Provided data Block Start

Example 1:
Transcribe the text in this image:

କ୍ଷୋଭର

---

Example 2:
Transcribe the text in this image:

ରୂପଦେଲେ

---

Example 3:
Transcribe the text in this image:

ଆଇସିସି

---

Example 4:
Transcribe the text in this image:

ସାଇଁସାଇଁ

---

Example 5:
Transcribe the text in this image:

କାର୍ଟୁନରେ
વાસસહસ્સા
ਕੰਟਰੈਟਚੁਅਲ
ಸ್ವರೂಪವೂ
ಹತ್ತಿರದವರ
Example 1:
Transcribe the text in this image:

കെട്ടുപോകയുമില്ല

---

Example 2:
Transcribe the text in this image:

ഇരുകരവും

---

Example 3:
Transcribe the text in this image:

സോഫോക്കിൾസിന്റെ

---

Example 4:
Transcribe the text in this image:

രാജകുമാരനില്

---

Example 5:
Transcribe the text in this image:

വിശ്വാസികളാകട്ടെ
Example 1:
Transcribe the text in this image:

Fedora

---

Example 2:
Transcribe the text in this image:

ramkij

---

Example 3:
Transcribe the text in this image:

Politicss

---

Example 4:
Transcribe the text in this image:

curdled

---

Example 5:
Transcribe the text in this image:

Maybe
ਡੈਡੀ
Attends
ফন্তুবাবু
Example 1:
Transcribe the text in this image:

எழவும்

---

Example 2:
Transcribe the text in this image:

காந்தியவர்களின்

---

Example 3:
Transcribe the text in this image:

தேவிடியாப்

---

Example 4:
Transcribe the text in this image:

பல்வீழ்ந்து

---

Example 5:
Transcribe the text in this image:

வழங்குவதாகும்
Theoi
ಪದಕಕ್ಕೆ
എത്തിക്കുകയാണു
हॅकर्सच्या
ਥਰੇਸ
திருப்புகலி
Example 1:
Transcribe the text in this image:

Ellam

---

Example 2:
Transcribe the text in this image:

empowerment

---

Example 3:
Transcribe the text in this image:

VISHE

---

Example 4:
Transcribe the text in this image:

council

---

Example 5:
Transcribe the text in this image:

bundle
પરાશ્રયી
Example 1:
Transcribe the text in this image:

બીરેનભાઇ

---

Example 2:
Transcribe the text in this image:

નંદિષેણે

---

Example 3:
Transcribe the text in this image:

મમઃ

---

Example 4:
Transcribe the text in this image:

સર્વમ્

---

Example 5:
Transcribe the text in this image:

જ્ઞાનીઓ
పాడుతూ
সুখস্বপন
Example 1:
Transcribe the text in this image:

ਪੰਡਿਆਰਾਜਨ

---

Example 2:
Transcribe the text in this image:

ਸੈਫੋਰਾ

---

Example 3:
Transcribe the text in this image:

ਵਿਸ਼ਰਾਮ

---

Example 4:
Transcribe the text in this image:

Provided data Block End

What you will do
Leaving nothing out, print each line above exactly.

Task output
Example 1:
Transcribe the text in this image:

କ୍ଷୋଭର

---

Example 2:
Transcribe the text in this image:

ରୂପଦେଲେ

---

Example 3:
Transcribe the text in this image:

ଆଇସିସି

---

Example 4:
Transcribe the text in this image:

ସାଇଁସାଇଁ

---

Example 5:
Transcribe the text in this image:

କାର୍ଟୁନରେ
વાસસહસ્સા
ਕੰਟਰੈਟਚੁਅਲ
ಸ್ವರೂಪವೂ
ಹತ್ತಿರದವರ
Example 1:
Transcribe the text in this image:

കെട്ടുപോകയുമില്ല

---

Example 2:
Transcribe the text in this image:

ഇരുകരവും

---

Example 3:
Transcribe the text in this image:

സോഫോക്കിൾസിന്റെ

---

Example 4:
Transcribe the text in this image:

രാജകുമാരനില്

---

Example 5:
Transcribe the text in this image:

വിശ്വാസികളാകട്ടെ
Example 1:
Transcribe the text in this image:

Fedora

---

Example 2:
Transcribe the text in this image:

ramkij

---

Example 3:
Transcribe the text in this image:

Politicss

---

Example 4:
Transcribe the text in this image:

curdled

---

Example 5:
Transcribe the text in this image:

Maybe
ਡੈਡੀ
Attends
ফন্তুবাবু
Example 1:
Transcribe the text in this image:

எழவும்

---

Example 2:
Transcribe the text in this image:

காந்தியவர்களின்

---

Example 3:
Transcribe the text in this image:

தேவிடியாப்

---

Example 4:
Transcribe the text in this image:

பல்வீழ்ந்து

---

Example 5:
Transcribe the text in this image:

வழங்குவதாகும்
Theoi
ಪದಕಕ್ಕೆ
എത്തിക്കുകയാണു
हॅकर्सच्या
ਥਰੇਸ
திருப்புகலி
Example 1:
Transcribe the text in this image:

Ellam

---

Example 2:
Transcribe the text in this image:

empowerment

---

Example 3:
Transcribe the text in this image:

VISHE

---

Example 4:
Transcribe the text in this image:

council

---

Example 5:
Transcribe the text in this image:

bundle
પરાશ્રયી
Example 1:
Transcribe the text in this image:

બીરેનભાઇ

---

Example 2:
Transcribe the text in this image:

નંદિષેણે

---

Example 3:
Transcribe the text in this image:

મમઃ

---

Example 4:
Transcribe the text in this image:

સર્વમ્

---

Example 5:
Transcribe the text in this image:

જ્ઞાનીઓ
పాడుతూ
সুখস্বপন
Example 1:
Transcribe the text in this image:

ਪੰਡਿਆਰਾਜਨ

---

Example 2:
Transcribe the text in this image:

ਸੈਫੋਰਾ

---

Example 3:
Transcribe the text in this image:

ਵਿਸ਼ਰਾਮ

---

Example 4:
Transcribe the text in this image:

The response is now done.